*Objectif visé*.
Modifiez les enregistrements ci-dessous en remplaçant partout « kingdom » par « realm », sans rien changer d'autre, et recopiez-les sans les images, s'il vous plaît.

*Jeu de données*.

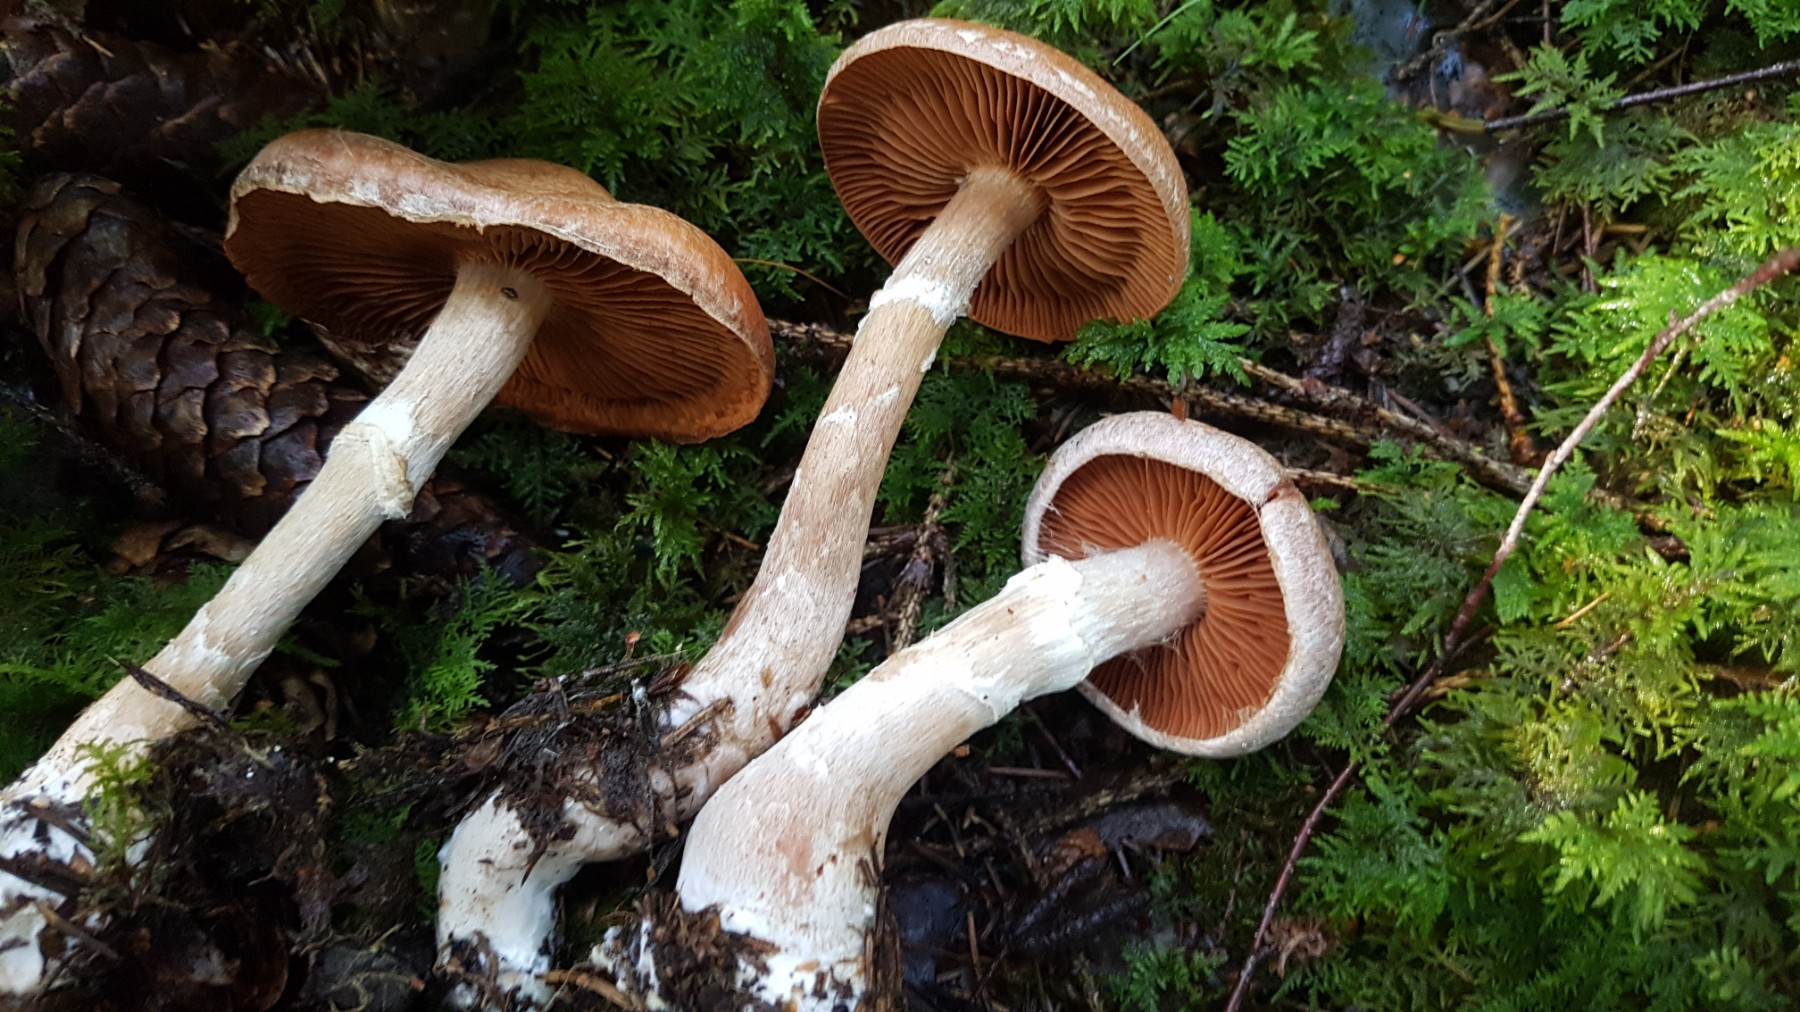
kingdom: Fungi
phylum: Basidiomycota
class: Agaricomycetes
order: Agaricales
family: Cortinariaceae
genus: Cortinarius
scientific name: Cortinarius laniger
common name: teglbladet slørhat
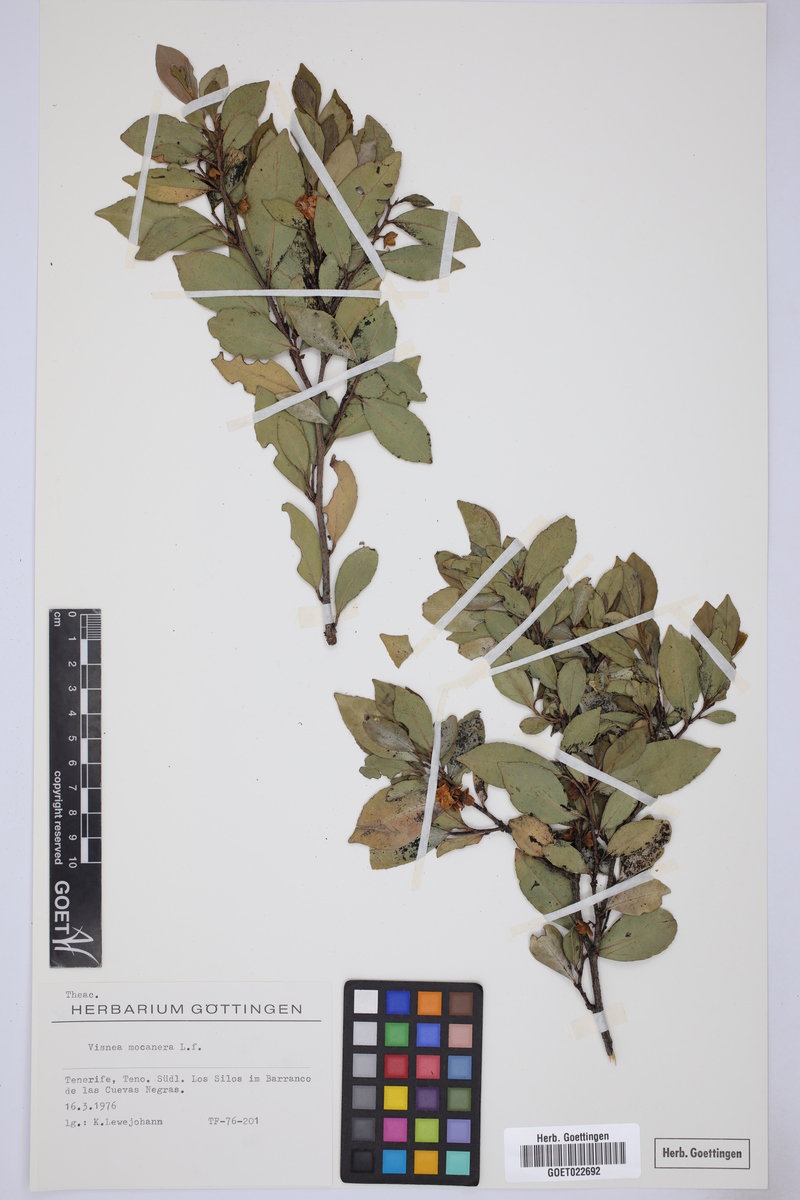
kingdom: Plantae
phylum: Tracheophyta
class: Magnoliopsida
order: Ericales
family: Pentaphylacaceae
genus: Visnea
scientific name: Visnea mocanera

*Réponse proposée*.
realm: Fungi
phylum: Basidiomycota
class: Agaricomycetes
order: Agaricales
family: Cortinariaceae
genus: Cortinarius
scientific name: Cortinarius laniger
common name: teglbladet slørhat
realm: Plantae
phylum: Tracheophyta
class: Magnoliopsida
order: Ericales
family: Pentaphylacaceae
genus: Visnea
scientific name: Visnea mocanera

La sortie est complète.